The extract was “less well tolerated than the placebo [with reports of nausea and vomiting] and did not show any effects on energy intakes or body weights relative to the placebo”.
Loss of muscle fibre
Yet Smith’s study on rats, published in the Journal of Ethnopharmacology in September this year, has possibly even more concerning findings. Twelve lean rats and 12 fat rats were given different doses of Hoodia gordonii extract over two weeks. Both groups showed significant weight loss, but not only because of losing fat: lean rats lost about 35% of their muscle fibre, and obese rats lost 20% (those that were given a small dose of the extract) and 30% (those on a high dose).
“We saw severe abnormalities in heart function, as well as delayed stomach emptying … The food remains undigested in the stomach, which literally results in the rats feeling too bloated to eat,” says Smith.
“Your body will experience starvation because food is not digested and nutrients do not become available. That is why our rats, for example, lost muscle mass – they were digesting their own skeletal muscle for food, much like what we see in anorexics.”
But Hoodia gordonii may experience a revival, following a study out of China’s Shanghai Institute of Materia Medica.
To date, interest in the plant has centred on P57, one of many naturally occurring compounds in Hoodia gordonii. This team, headed by Dr Xin Xie, tested six compounds, and found one – Gordonoside F, which, like P57, is a complex sugar – that was a suitable candidate for further study. It had a remarkable effect on the insulin system of rats. Insulin is necessary to remove excess glucose – the result of eating sugars and carbohydrates – from the bloodstream, and store it as muscle or fat.
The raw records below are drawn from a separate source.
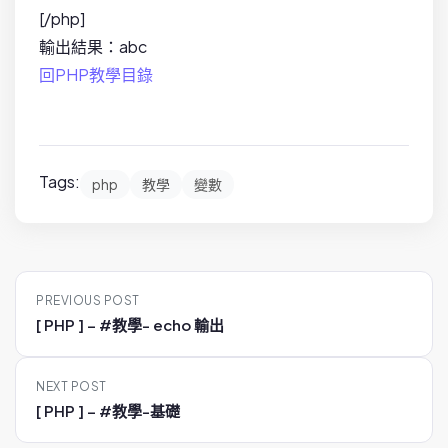
[/php]
輸出結果：abc
回PHP教學目錄
Tags:
php
教學
變數
P
PREVIOUS POST
o
[ PHP ] – #教學- echo 輸出
s
t
NEXT POST
n
[ PHP ] – #教學-基礎
a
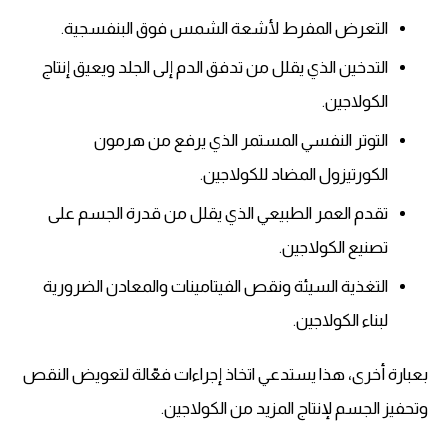
التعرض المفرط لأشعة الشمس فوق البنفسجية.
التدخين الذي يقلل من تدفق الدم إلى الجلد ويعيق إنتاج
الكولاجين.
التوتر النفسي المستمر الذي يرفع من هرمون
الكورتيزول المضاد للكولاجين.
تقدم العمر الطبيعي الذي يقلل من قدرة الجسم على
تصنيع الكولاجين.
التغذية السيئة ونقص الفيتامينات والمعادن الضرورية
لبناء الكولاجين.
بعبارة أخرى، هذا يستدعي اتخاذ إجراءات فعّالة لتعويض النقص
وتحفيز الجسم لإنتاج المزيد من الكولاجين.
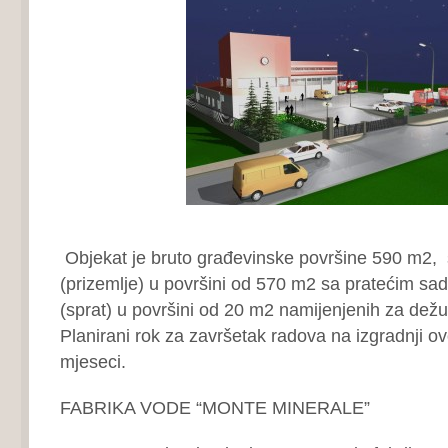
Objekat je bruto građevinske površine 590 m2, 
(prizemlje) u površini od 570 m2 sa pratećim sadr
(sprat) u površini od 20 m2 namijenjenih za dež
Planirani rok za završetak radova na izgradnji ov
mjeseci.
FABRIKA VODE “MONTE MINERALE”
GordonosideF was found to affect a naturally occurring receptor in the body called GPR119, which is implicated in glucose-stimulated glucose secretion. “GRP119 activation leads to increased insulin secretion and reduced feeding; both are beneficial to weight maintenance,” says Xie.
Their tests, conducted on mice, showed that a low dose of Gordonoside F (which this Chinese team has successfully synthesised) inhibited the food intake of mice with GRP119, but did not have an effect on mice whose GRP119 had been genetically deleted.
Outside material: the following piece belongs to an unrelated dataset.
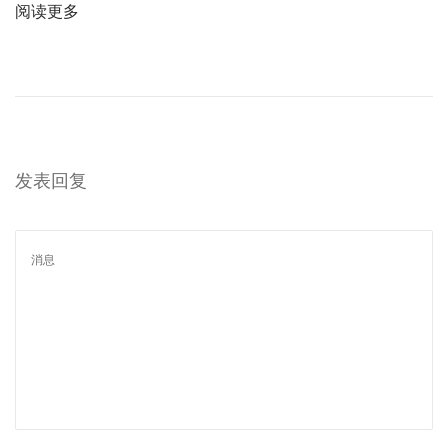
阅读更多
发表回复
But in high doses, Gordonoside F reduced food intake in mice with and without GPR119.
“We can’t conclude that this is definitely a toxic effect, but it’s possible,” Xie told the M&G. “Also, high-dose Gordonoside F might activate other pathways [other than GPR119 activation] to reduce food intake.”
The next step is to “screen for more of these naturally occurring compounds from [Hoodia gordonii] to see if there are any more GPR119-activating compounds”, he says.
Smith describes this latest research as “brilliant”.
“Scientists should concentrate on identification and isolation of the real [active compounds] … before we can try to apply indigenous medicine out of the context in which it is described by indigenous populations.
“A small dose of pure compound is less likely to produce side effects because the cellular targets are so specific,” she says.
That Gordonoside F can be synthetically manufactured is good news for this succulent plant.
“We can use ‘optimised’ indigenous knowledge without using the Hoodia gordonii plant, which may become extinct should harvesting in the wild continue unabated.”